§ **PROBLEM 1**: Quote the post about OpenAFS freeze problems below, everything from "Some people suggested" down to "respond to anything.".

§ **PASSAGE FOR REVIEW**:
>>>
[OpenAFS] Re: OpenAFS freeze problems

John Tang Boyland boyland@uwm.edu
Mon, 27 Feb 2012 20:01:28 -0600

] About every few hours or so, AFS "freezes" on a write:
] the attempt to write blocks for about 30 seconds or so.


As suspected, there is no problem with the number of threads; the rxdebug
command shows 0 threads used out of 11 while a freeze is happening.

Some people suggested I blacklist clients that (apparently)
don't respond to callback breaking.  But that won't work because
(1) it could be that the campus wireless is blocking access
    (not sure here)
(2) when you close a laptop it won't respond to anything.
    (Most of the students using AFS on our cell have OpenAFS on
     their laptops.)
(3) If you move your laptop to a new location on campus, you get a new
    IP address, and no one will respond at the old IP address.
None of these are the fault of the client.

So the only solution would be to decouple callback breaking from
giving permission to write.  Right now, the attempt to write
stalls while the server attempts to tell clients the callbacks are
broken.  I don't understand why the client doing the write
has to wait for the other clients to ack the callback breaks.
Why not permit the write to go ahead while the server continues
to try to notify the other clients of the write?  

In other words, is there any information that these clients
(whose callbcaks are being broken) could say that would cause the
server to deny the write attempt?  If not, then why delay it?

Best regards,
John Boyland
<<<
§ **PROBLEM 2**: Lay out the rows below as a JSON list of strings, one string per line and no blank lines. Include everything from the first row line down to the line containing "http://www.beginner.de", including that line.

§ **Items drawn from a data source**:
>>>
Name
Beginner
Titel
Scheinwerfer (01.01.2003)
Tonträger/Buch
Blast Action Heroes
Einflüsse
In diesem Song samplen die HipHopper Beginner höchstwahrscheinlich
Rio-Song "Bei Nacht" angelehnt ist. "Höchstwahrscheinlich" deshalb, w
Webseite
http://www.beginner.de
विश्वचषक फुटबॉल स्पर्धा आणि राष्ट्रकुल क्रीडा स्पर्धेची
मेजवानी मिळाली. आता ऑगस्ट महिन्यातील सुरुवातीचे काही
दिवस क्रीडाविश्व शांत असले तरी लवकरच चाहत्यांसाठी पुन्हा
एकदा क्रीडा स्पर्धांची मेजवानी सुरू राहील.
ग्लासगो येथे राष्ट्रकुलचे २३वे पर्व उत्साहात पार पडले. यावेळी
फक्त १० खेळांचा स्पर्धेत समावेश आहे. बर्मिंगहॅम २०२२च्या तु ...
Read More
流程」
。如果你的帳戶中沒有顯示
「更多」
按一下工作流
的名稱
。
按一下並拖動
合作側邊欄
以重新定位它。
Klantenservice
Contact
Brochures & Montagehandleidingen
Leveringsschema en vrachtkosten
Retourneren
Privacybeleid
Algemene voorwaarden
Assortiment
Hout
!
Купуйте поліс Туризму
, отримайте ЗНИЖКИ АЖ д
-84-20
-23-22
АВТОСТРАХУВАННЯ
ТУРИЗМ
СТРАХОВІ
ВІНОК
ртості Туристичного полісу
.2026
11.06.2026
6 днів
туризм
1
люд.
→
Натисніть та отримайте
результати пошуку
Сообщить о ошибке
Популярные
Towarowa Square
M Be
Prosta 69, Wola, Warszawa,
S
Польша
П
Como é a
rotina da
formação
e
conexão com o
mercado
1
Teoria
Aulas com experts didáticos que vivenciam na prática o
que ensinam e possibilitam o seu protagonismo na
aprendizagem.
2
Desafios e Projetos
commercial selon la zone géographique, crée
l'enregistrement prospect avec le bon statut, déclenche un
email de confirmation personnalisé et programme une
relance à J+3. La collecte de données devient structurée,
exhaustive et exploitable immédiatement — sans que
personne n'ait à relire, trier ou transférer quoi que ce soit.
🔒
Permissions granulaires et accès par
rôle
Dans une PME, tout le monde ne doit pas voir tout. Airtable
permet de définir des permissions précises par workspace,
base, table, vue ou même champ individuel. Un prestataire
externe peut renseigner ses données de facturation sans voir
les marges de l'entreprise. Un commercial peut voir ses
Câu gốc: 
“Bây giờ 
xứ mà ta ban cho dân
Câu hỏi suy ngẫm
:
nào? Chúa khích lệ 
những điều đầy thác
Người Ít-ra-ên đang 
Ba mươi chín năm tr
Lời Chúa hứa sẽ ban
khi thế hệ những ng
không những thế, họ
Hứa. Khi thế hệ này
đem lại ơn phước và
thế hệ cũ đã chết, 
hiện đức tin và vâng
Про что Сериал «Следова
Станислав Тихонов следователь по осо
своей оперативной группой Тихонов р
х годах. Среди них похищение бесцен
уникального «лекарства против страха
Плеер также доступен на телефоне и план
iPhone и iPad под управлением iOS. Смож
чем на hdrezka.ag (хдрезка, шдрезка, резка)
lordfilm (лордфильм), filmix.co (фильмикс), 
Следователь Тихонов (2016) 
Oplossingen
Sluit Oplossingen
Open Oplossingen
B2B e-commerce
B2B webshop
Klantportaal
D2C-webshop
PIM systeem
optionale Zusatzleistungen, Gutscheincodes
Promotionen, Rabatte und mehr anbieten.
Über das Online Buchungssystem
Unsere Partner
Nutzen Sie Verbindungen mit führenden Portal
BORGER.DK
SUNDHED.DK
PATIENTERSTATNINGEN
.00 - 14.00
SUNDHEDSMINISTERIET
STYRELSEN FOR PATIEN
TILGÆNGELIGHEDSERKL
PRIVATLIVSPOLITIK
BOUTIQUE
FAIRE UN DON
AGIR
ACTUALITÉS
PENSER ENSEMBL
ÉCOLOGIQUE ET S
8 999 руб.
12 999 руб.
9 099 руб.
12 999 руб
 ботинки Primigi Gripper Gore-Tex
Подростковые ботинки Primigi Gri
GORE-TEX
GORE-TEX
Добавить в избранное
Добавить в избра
<<<
§ **RESULT 1**:
Some people suggested I blacklist clients that (apparently)
don't respond to callback breaking.  But that won't work because
(1) it could be that the campus wireless is blocking access
    (not sure here)
(2) when you close a laptop it won't respond to anything.

§ **RESULT 2**:
[
  "Name",
  "Beginner",
  "Titel",
  "Scheinwerfer (01.01.2003)",
  "Tonträger/Buch",
  "Blast Action Heroes",
  "Einflüsse",
  "In diesem Song samplen die HipHopper Beginner höchstwahrscheinlich",
  "Rio-Song \"Bei Nacht\" angelehnt ist. \"Höchstwahrscheinlich\" deshalb, w",
  "Webseite",
  "http://www.beginner.de"
]